EXERCISE AIM:
Output only the stretch of the listing that starts at the line containing "Page size: 1241x1754." and ends at the line containing "List each element's", reproduced exactly with both ends.

RECORDS FOR THIS TASK:

= = = = =

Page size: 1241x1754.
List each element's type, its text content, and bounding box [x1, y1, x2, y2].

= = = = =

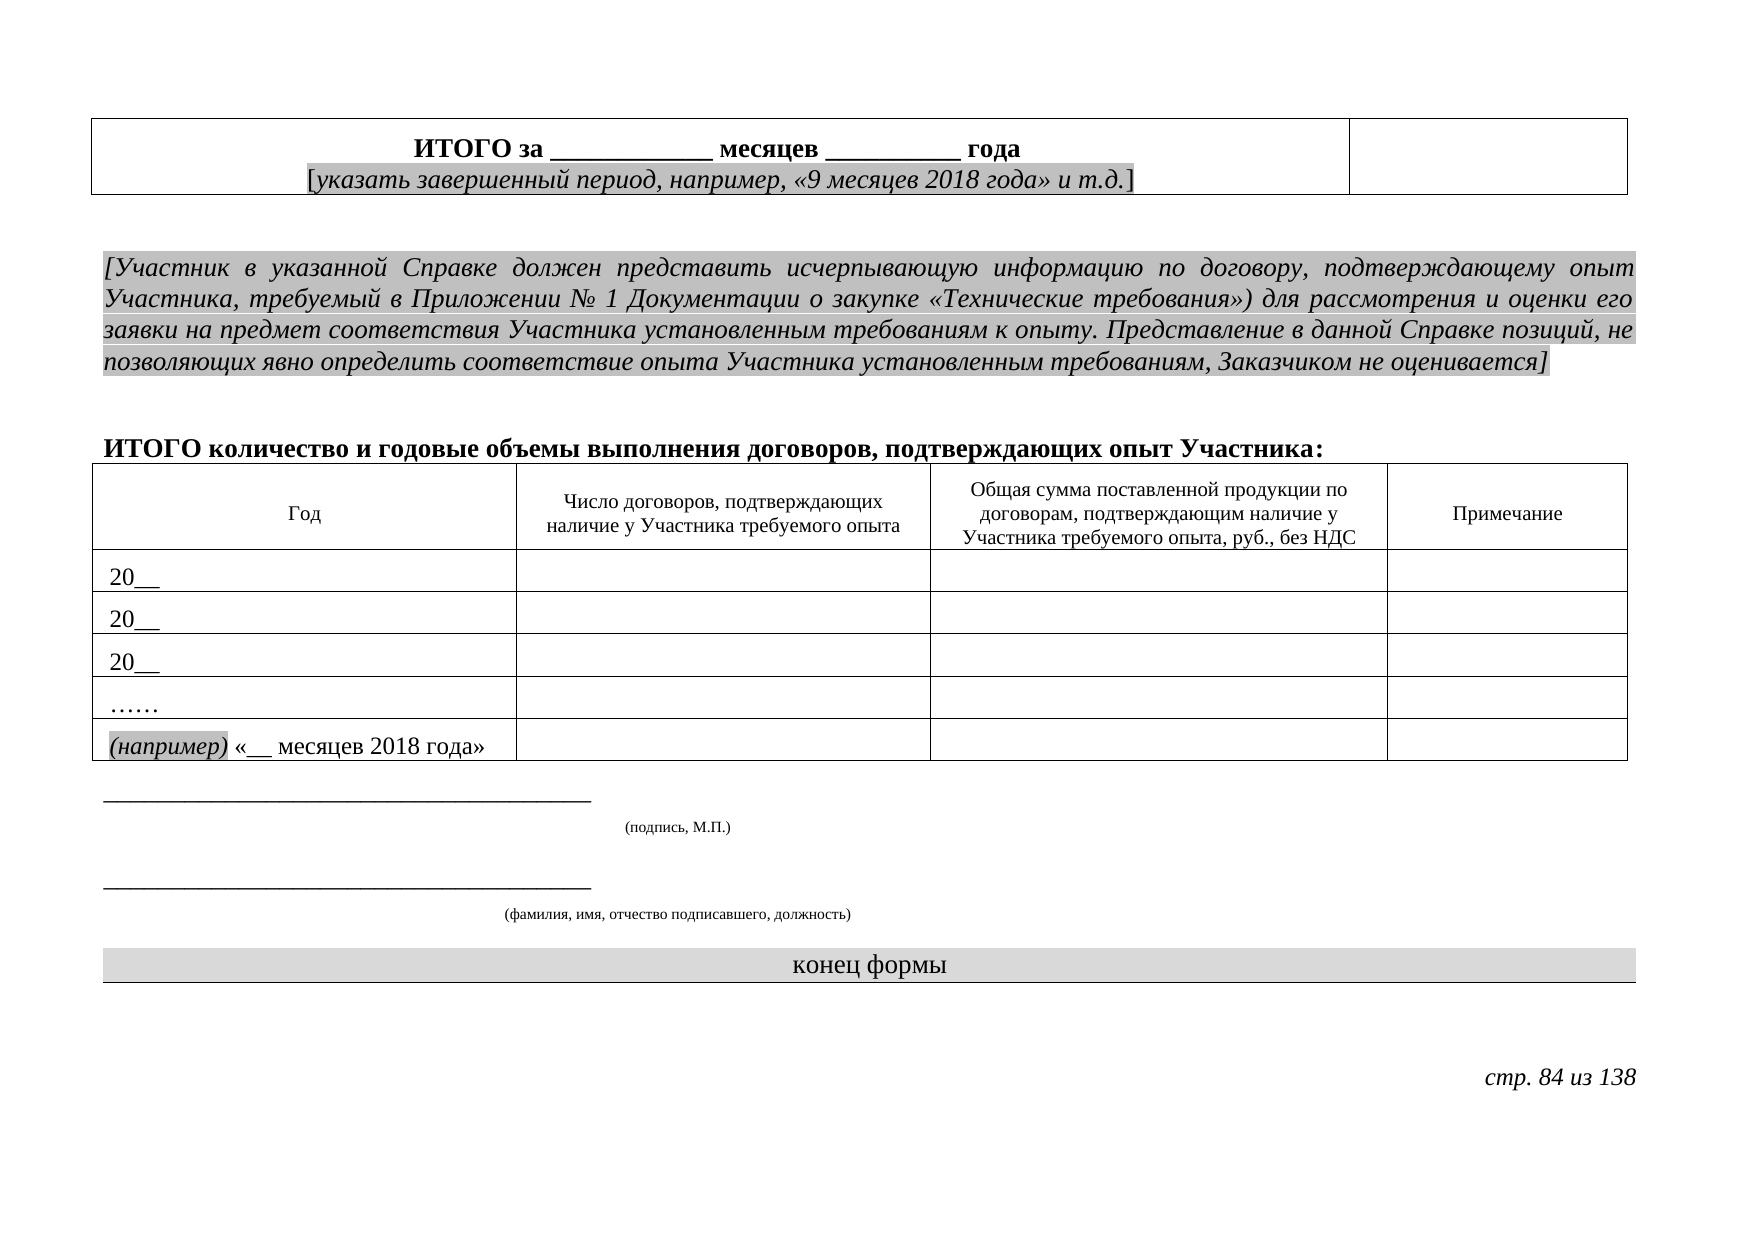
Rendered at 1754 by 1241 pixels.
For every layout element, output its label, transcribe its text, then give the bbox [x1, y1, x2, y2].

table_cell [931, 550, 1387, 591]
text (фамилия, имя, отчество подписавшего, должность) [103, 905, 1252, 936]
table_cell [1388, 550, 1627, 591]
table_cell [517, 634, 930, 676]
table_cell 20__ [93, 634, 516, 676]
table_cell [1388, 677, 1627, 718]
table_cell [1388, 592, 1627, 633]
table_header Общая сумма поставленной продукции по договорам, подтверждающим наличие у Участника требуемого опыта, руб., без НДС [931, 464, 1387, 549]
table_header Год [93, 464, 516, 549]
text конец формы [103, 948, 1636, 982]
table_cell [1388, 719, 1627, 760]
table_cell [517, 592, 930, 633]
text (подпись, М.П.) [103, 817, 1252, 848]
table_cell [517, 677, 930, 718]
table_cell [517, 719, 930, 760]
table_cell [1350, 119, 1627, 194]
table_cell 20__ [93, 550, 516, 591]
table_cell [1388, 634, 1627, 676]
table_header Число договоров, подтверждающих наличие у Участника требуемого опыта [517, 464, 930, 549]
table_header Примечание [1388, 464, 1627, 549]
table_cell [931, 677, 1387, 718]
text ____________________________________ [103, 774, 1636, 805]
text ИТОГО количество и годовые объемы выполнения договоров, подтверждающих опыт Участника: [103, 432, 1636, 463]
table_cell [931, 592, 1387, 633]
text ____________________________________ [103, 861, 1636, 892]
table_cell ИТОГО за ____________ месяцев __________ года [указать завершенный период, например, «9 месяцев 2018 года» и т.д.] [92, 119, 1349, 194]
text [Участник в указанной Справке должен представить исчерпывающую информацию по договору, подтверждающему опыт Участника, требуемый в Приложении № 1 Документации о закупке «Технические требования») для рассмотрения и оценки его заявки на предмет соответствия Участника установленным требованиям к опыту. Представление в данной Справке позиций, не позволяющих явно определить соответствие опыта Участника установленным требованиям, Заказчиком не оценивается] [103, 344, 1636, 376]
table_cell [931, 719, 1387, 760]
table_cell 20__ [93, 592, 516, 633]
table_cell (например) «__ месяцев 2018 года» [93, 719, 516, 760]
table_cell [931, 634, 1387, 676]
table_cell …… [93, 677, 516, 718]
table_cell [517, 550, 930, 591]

= = = = =

RESPONSE TO THE TASK:
Page size: 1241x1754.
List each element's type, its text content, and bounding box [x1, y1, x2, y2].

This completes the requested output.